This year for some reason I have taken much more notice of what is forecasted for the year ahead – mainly in my areas of interest of course. On Monday I had a look at what we can expect in the global economy during 2013 and today I share some insights on what we can expect on the Technology front.
I have always been very interested in technology and I try to stay up to date, although it is a field that changes at an amazing pace! I would like to share this article by BusinessTech’s Staff Writer – quoting Gartner, Inc., an information technology research and advisory company, on the Top 10 strategic trends in technology for 2013:
1. Mobile Device Battles
Gartner predicts that by 2013 mobile phones will overtake PCs as the most common web access device, worldwide; and that by 2015, over 80 per cent of the handsets sold in mature markets will be smartphones.
This means the end of the Windows-dominated era, as consumerisation will mean organisations won’t be able to force users to drop or adopt specific devices.
“Businesses will need to support a greater variety of form factors, reducing the ability to standardise PC and tablet hardware. The implications for IT are that the era of PC dominance with Windows as the single platform will be replaced.”
2. Mobile Applications and HTML5
The market for tools to create consumer and enterprise facing apps is complex with well over 100 potential tools vendors, the research firm said.
“For the next few years, no single tool will be optimal for all types of mobile application so expect to employ several. Six mobile architectures – native, special, hybrid, HTML 5, Message and No Client will remain popular.”
Gartner noted that there will be a long term shift away from native apps to web apps as HTML5 becomes more capable, but “native apps won’t disappear, [they] will always offer the best user experiences and most sophisticated features.”
3. Personal Cloud
The personal cloud will gradually replace the PC as the location where individuals keep their personal content, access their services and personal preferences and centre their digital lives.

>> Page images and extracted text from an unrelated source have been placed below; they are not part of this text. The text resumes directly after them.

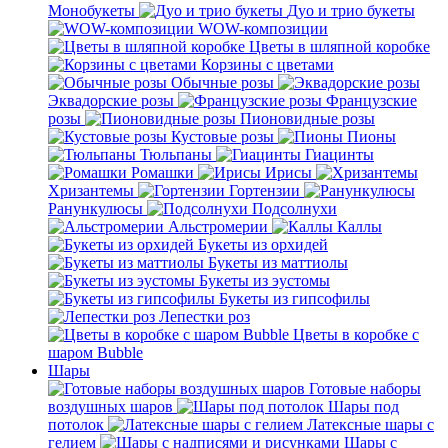
Монобукеты
Дуо и трио букеты
WOW-композиции
Цветы в шляпной коробке
Корзины с цветами
Обычные розы
Эквадорские розы
Французские
розы
Пионовидные розы
Кустовые розы
Пионы
Тюльпаны
Гиацинты
Ромашки
Ирисы
Хризантемы
Гортензии
Ранункулюсы
Подсолнухи
Альстромерии
Каллы
Букеты из орхидей
Букеты из маттиолы
Букеты из эустомы
Букеты из гипсофилы
Лепестки роз
Цветы в коробке с
шаром Bubble
Шары
Готовые наборы
воздушных шаров
Шары под
потолок
Латексные шары с
гелием
Шары с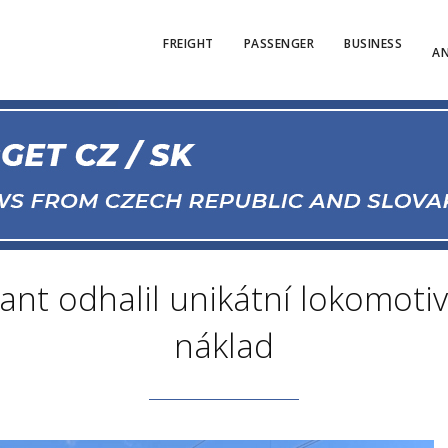
FREIGHT
PASSENGER
BUSINESS
AN
ant odhalil unikátní lokomotivu
náklad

“It will be the glue that connects the web of devices they choose to use during different aspects of their daily lives.”
4. Enterprise App Stores
By 2014, many organisations will deliver mobile applications to workers through private application stores.
“With enterprise app stores the role of IT shifts from that of a centralised planner to a market manager providing governance and brokerage services to users and potentially an ecosystem to support ‘apptrepreneurs’.”
5. The Internet of Things
The Internet of Things (IoT) is a concept that describes how the internet will expand as physical items, such as consumer devices and physical assets, are connected to the internet.
Key elements of the IoT which are being embedded in a variety of mobile devices include embedded sensors, image recognition technologies and NFC payment.
“As a result, mobile no longer refers only to use of cellular handsets or tablets”.
6. Hybrid IT and Cloud Computing
A recent Gartner IT services survey revealed that the internal cloud services brokerage (CSB) plays an emerging role within organisations.
“This is because businesses realise that they have a responsibility to help improve complex cloud services for their internal users and external business partners”, the firm noted.
In South Africa however, bandwith is still slow and quite expensive, so I think Cloud Services might take some time to catch on.
7. Strategic Big Data
Big Data is moving from a focus on individual projects to an influence on enterprises’ strategic information architecture. Dealing with data volume, variety, velocity and complexity is forcing changes to many traditional approaches.
“This realisation is leading organisations to abandon the concept of a single enterprise data warehouse containing all information needed for decisions.”
“Instead they are moving towards multiple systems, including content management, data warehouses, data marts and specialised file systems tied together with data services and metadata, which will become the “logical” enterprise data warehouse.”
8. Actionable Analytics
Analytics is increasingly delivered to users at the point of action and in context and with the improvement of performance and costs, IT leaders can afford to perform analytics and simulation for every action taken in the business.
9. In Memory Computing
The execution of certain-types of hours-long batch processes can be squeezed into minutes or even seconds, allowing processes to be provided in the form of real-time, or near real-time services. Numerous vendors will deliver in-memory-based solutions over the next two years driving this approach into mainstream use.
“Millions of events can be scanned in a matter of a few tens of millisecond to detect correlations and patterns pointing at emerging opportunities and threats ‘as things happen’. The possibility of concurrently running transactional and analytical applications against the same dataset opens unexplored possibilities for business innovation.”
10. Integrated Ecosystems
Gartner says: “The market is undergoing a shift to more integrated systems and ecosystems and away from loosely coupled heterogeneous approaches. Driving this trend is the user desire for lower cost, simplicity, and more assured security.”
This trend will manifest in three levels:
- Appliances: combining hardware and software, and software and services packaged to address and infrastructure or application workload.
- Cloud: cloud-based marketplaces and brokerages to facilitate purchase, consumption and/or use of capabilities from multiple vendors.
- Mobile: vendors including Apple, Google and Microsoft drive varying degrees of control across and end-to-end ecosystem extending the client through the apps.
And that concludes my Trend Talk. February is here and the year is truly underway, let’s see how much of this Trend Talk realises during the next 11 months.